6 of the Board's order (p. 140)-"in this regard, the Board observed that since the facts disclosed two separate offences, there was nothing to bar actions being taken under the provisions of both Sections 167 (8) and 167 (37) of the Sea Customs Act. " 23. BUT, as we have just held, the personal penalty amounting to Rs. 315,000 could not be imposed under section 167 (37) at all; it must be held to be founded under Section 167 (8), and., therefore, must be quashed as being without jurisdiction, in the facts of the case before us. 24. IN the result, this appeal is allowed in part and the order of the court below is modified as follows : there will be a writ in the nature of certiorari quashing only that part of the impugned order of the Additional collector which imposed a personal penalty of Rs. 35,000 upon the respondent and a writ in the nature of mandamus directing the Appellants to refund to the Respondent the sum of Rs. 35,000/-, within a period of two months from this date.
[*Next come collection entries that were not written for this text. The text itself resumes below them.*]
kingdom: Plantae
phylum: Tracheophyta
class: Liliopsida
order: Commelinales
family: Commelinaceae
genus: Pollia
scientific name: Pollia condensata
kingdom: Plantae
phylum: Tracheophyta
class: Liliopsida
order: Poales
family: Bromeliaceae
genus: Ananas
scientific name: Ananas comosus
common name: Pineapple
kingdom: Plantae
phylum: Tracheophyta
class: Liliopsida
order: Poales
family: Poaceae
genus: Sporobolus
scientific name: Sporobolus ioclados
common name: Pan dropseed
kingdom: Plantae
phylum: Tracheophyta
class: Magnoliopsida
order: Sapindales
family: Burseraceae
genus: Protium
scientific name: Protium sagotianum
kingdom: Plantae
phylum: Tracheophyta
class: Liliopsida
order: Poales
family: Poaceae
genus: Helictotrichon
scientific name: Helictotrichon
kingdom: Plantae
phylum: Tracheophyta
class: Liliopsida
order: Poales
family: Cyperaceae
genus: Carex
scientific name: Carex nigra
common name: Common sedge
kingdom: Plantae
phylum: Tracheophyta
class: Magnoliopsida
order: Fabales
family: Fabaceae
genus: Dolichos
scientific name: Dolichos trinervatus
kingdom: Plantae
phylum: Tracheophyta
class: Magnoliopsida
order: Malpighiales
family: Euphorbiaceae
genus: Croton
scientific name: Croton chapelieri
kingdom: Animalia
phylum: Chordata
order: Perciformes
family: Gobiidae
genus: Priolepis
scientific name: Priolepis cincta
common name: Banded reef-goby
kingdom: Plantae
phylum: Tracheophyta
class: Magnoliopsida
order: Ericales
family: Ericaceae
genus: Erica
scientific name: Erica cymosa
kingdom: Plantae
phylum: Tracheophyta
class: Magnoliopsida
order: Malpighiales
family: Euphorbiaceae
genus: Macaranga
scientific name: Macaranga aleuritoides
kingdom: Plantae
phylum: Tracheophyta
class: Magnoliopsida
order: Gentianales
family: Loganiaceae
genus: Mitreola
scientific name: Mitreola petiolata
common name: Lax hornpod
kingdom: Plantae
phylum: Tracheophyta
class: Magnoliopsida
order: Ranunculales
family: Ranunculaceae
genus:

In view of the divided success, we make no order as to costs. In view of the above decision the amount of Rs. 2,00,000 out of Rs. 2,35,000 which is lying deposited with the Registrar, Original Side, in pursuance of the Court's order at the time of interim injunction dated 31-3-69 and 1-4-69 be now refunded to the appellants on their making a proper application in that behalf.